Page images and the text extracted from them
· · · · · · ·

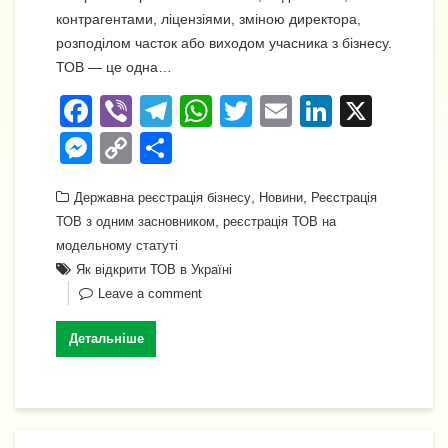
контрагентами, ліцензіями, зміною директора,
розподілом часток або виходом учасника з бізнесу.
ТОВ — це одна…
F
Vi
T
W
T
E
Li
X
a
b
el
h
wi
m
n
M
C
П
c
er
e
at
tt
ail
k
e
o
о
e
gr
s
,
er
,
e
Державна реєстрація бізнесу
Новини
Реєстрація
ss
p
ді
,
ТОВ з одним засновником
реєстрація ТОВ на
b
a
A
dI
e
y
л
модельному статуті
o
m
p
n
n
Li
и
Як відкрити ТОВ в Україні
o
p
Leave a comment
g
n
т
k
er
k
и
Детальніше
с
я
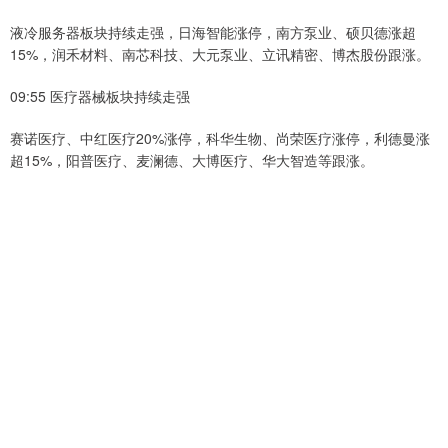
液冷服务器板块持续走强，日海智能涨停，南方泵业、硕贝德涨超
15%，润禾材料、南芯科技、大元泵业、立讯精密、博杰股份跟涨。
09:55 医疗器械板块持续走强
赛诺医疗、中红医疗20%涨停，科华生物、尚荣医疗涨停，利德曼涨
超15%，阳普医疗、麦澜德、大博医疗、华大智造等跟涨。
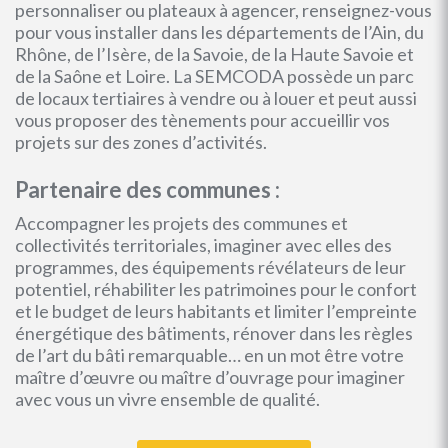
personnaliser ou plateaux à agencer, renseignez-vous
pour vous installer dans les départements de l’Ain, du
Rhône, de l’Isère, de la Savoie, de la Haute Savoie et
de la Saône et Loire. La SEMCODA possède un parc
de locaux tertiaires à vendre ou à louer et peut aussi
vous proposer des tènements pour accueillir vos
projets sur des zones d’activités.
Partenaire des communes :
Accompagner les projets des communes et
collectivités territoriales, imaginer avec elles des
programmes, des équipements révélateurs de leur
potentiel, réhabiliter les patrimoines pour le confort
et le budget de leurs habitants et limiter l’empreinte
énergétique des bâtiments, rénover dans les règles
de l’art du bâti remarquable… en un mot être votre
maître d’œuvre ou maître d’ouvrage pour imaginer
avec vous un vivre ensemble de qualité.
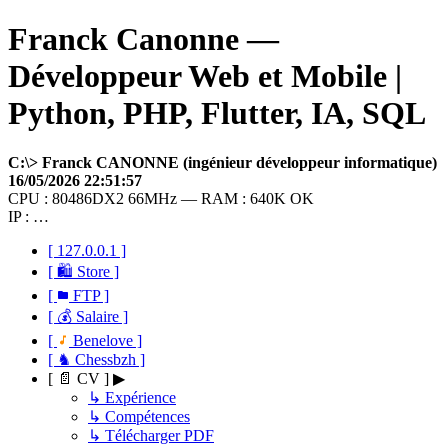
Franck Canonne —
Développeur Web et Mobile |
Python, PHP, Flutter, IA, SQL
C:\> Franck CANONNE (ingénieur développeur informatique)
16/05/2026 22:51:57
CPU : 80486DX2 66MHz — RAM : 640K OK
IP : …
[ 127.0.0.1 ]
[ 🛍 Store ]
[
FTP ]
[ 💰 Salaire ]
[
Benelove ]
[ ♞ Chessbzh ]
[ 📄 CV ] ▶
↳ Expérience
↳ Compétences
↳ Télécharger PDF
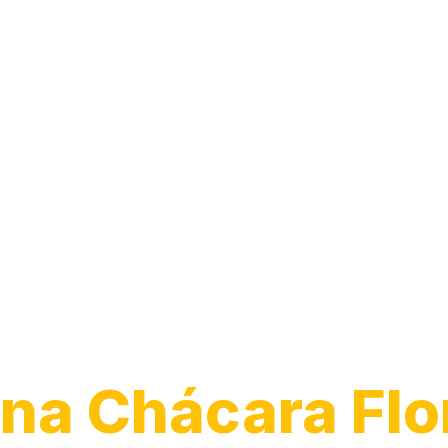
Transporte de
Veículos
na Chácara Flo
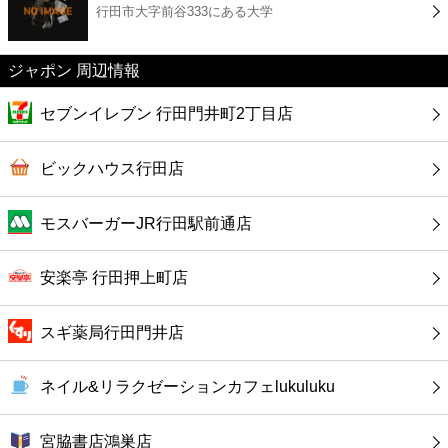
行田市大字前谷333にある大学
コンビニ
薬局
ジャポン 周辺情報
セブンイレブン 行田門井町2丁目店
スーパー
ビックハウス行田店
エンタメ
モスバーガーJR行田駅前通店
レジャー
安楽亭 行田押上町店
書店
スギ薬局行田門井店
ファミレス
ネイル&リラクゼーションカフェlukuluku
ファーストフード
宮脇書店鴻巣店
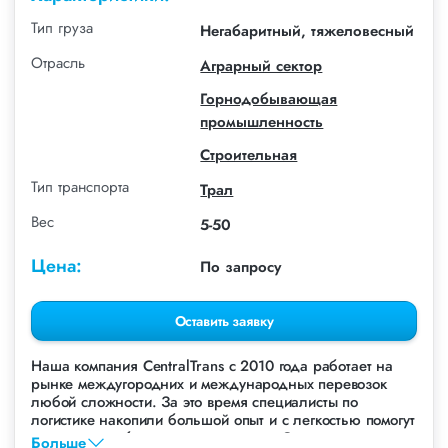
Тип груза
Негабаритный, тяжеловесный
Отрасль
Аграрный сектор
Горнодобывающая
промышленность
Строительная
Тип транспорта
Трал
Вес
5-50
Цена:
По запросу
Оставить заявку
Наша компания СentralTrans с 2010 года работает на
рынке междугородних и международных перевозок
любой сложности. За это время специалисты по
логистике накопили большой опыт и с легкостью помогут
перевезти любые грузы, в том числе Экскаватор
Больше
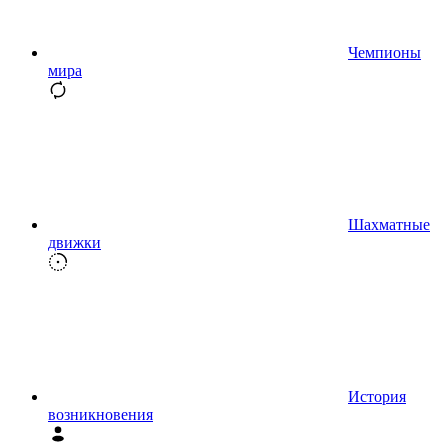
Чемпионы
мира
Шахматные
движки
История
возникновения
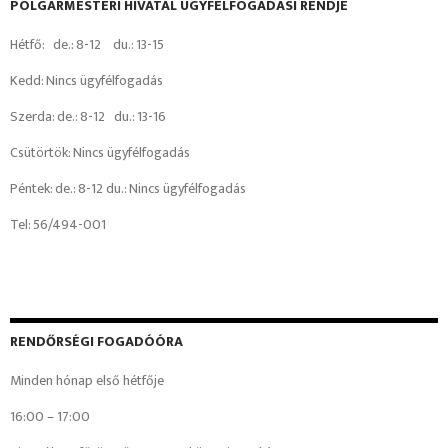
POLGÁRMESTERI HIVATAL ÜGYFÉLFOGADÁSI RENDJE
Hétfő: de.: 8-12 du.: 13-15
Kedd: Nincs ügyfélfogadás
Szerda: de.: 8-12 du.: 13-16
Csütörtök: Nincs ügyfélfogadás
Péntek: de.: 8-12 du.: Nincs ügyfélfogadás
Tel: 56/494-001
RENDŐRSÉGI FOGADÓÓRA
Minden hónap első hétfője
16:00 – 17:00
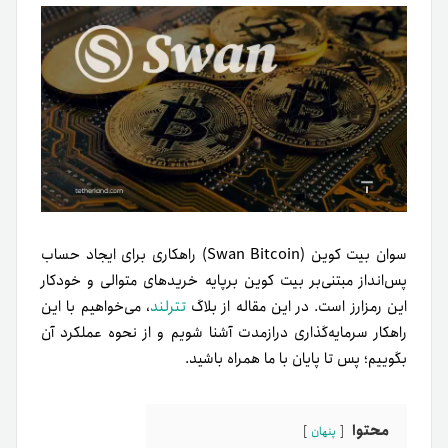
سوان بیت کوین (Swan Bitcoin) راهکاری برای ایجاد حساب
پس‌انداز مبتنی‌بر بیت کوین برپایه خریدهای متوالی و خودکار
این رمزارز است. در این مقاله از بلاگ
تترلند
، می‌خواهیم با این
راهکار سرمایه‌گذاری درازمدت آشنا شویم و از نحوه عملکرد آن
بگوییم؛ پس تا پایان با ما همراه باشید.
محتوا
پنهان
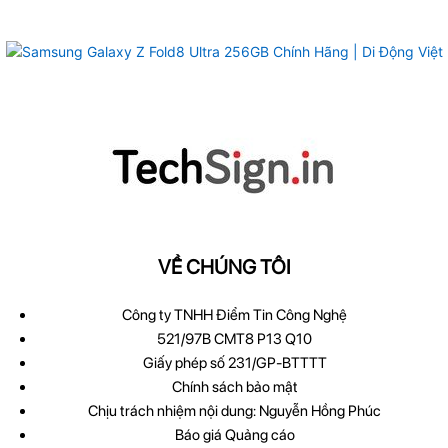
VỀ CHÚNG TÔI
Công ty TNHH Điểm Tin Công Nghệ
521/97B CMT8 P13 Q10
Giấy phép số 231/GP-BTTTT
Chính sách bảo mật
Chịu trách nhiệm nội dung: Nguyễn Hồng Phúc
Báo giá Quảng cáo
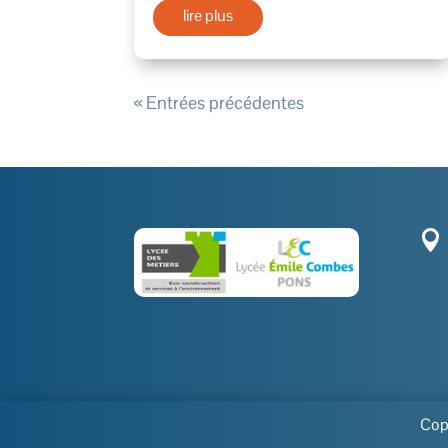
lire plus
« Entrées précédentes

Copy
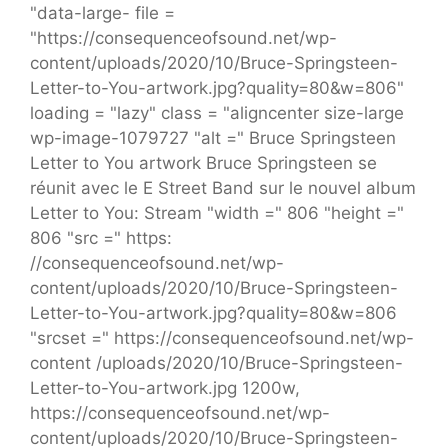
"data-large- file =
"https://consequenceofsound.net/wp-
content/uploads/2020/10/Bruce-Springsteen-
Letter-to-You-artwork.jpg?quality=80&w=806"
loading = "lazy" class = "aligncenter size-large
wp-image-1079727 "alt =" Bruce Springsteen
Letter to You artwork Bruce Springsteen se
réunit avec le E Street Band sur le nouvel album
Letter to You: Stream "width =" 806 "height ="
806 "src =" https:
//consequenceofsound.net/wp-
content/uploads/2020/10/Bruce-Springsteen-
Letter-to-You-artwork.jpg?quality=80&w=806
"srcset =" https://consequenceofsound.net/wp-
content /uploads/2020/10/Bruce-Springsteen-
Letter-to-You-artwork.jpg 1200w,
https://consequenceofsound.net/wp-
content/uploads/2020/10/Bruce-Springsteen-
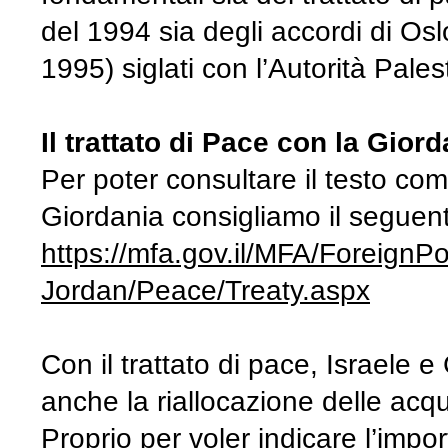
del 1994 sia degli accordi di Osl
1995) siglati con l’Autorità Pales
Il trattato di Pace con la Gior
Per poter consultare il testo comp
Giordania consigliamo il seguent
https://mfa.gov.il/MFA/ForeignP
Jordan/Peace/Treaty.aspx
Con il trattato di pace, Israele e
anche la riallocazione delle acq
Proprio per voler indicare l’impor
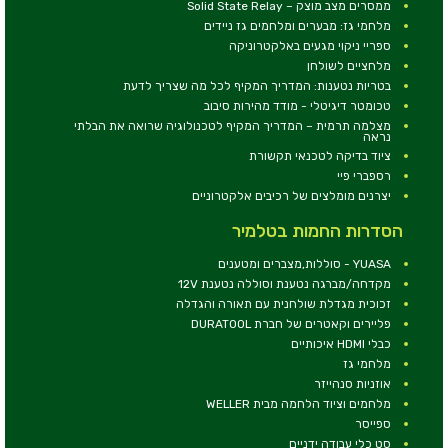
ממסרים מצב מוצק – Solid State Relay
מלחמי גז: מבערים ומלחמים גז ניידים
ספריי ניקוי מגעים באלקטרוניקה
מלחציים לשולחן
בטריות נטענות: המדריך המקיף לכל מה שצריך לדעת
טכומטר דיגיטלי - מודד מהירות סיבוב
מצלמה תרמית – המדריך המקיף לטכנולוגיה שרואה את הבלתי
נראה
ציוד בדיקה לטכנאי תקשורת
רספברי פיי
יצרנים מומלצים של רכיבים אלקטרוניים
הסדרות החמות בטלמיר
YUASA - סוללות,מצברים ומטענים
מקדחה/מברגה נטענת וסוללה נטענת 12V
זכוכית מגדלת שולחנית עם תאורה והגדלה
פליירים וקאטרים של חברת DURATOOL
כבלי HDMI איכותיים
מלחמי גז
אוזניות סנהייזר
מלחמים וציוד הלחמה מבית WELLER
ספייסר
סט כלי עבודה ידניים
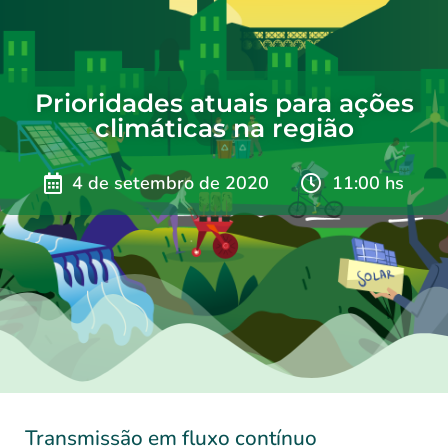
Prioridades atuais para ações
climáticas na região
4 de setembro de 2020
11:00 hs
Transmissão em fluxo contínuo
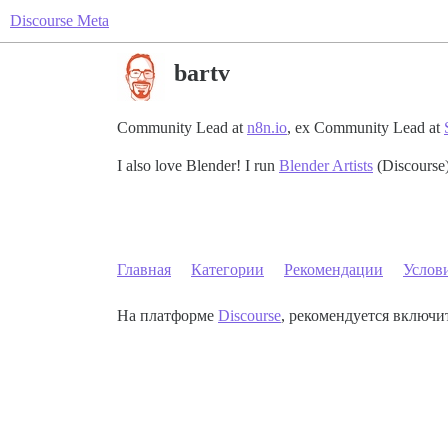
Discourse Meta
bartv
Community Lead at
n8n.io
, ex Community Lead at
I also love Blender! I run
Blender Artists
(Discourse
Главная
Категории
Рекомендации
Услов
На платформе
Discourse
, рекомендуется включит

· · · · · · ·

*AIM OF THE TASK*:
Pull out every line of the records that contains the string "Letter".

*YOUR RESPONSE*:
Letter-to-You-artwork.jpg?quality=80&w=806"
Letter to You artwork Bruce Springsteen se
Letter to You: Stream "width =" 806 "height ="
Letter-to-You-artwork.jpg?quality=80&w=806
Letter-to-You-artwork.jpg 1200w,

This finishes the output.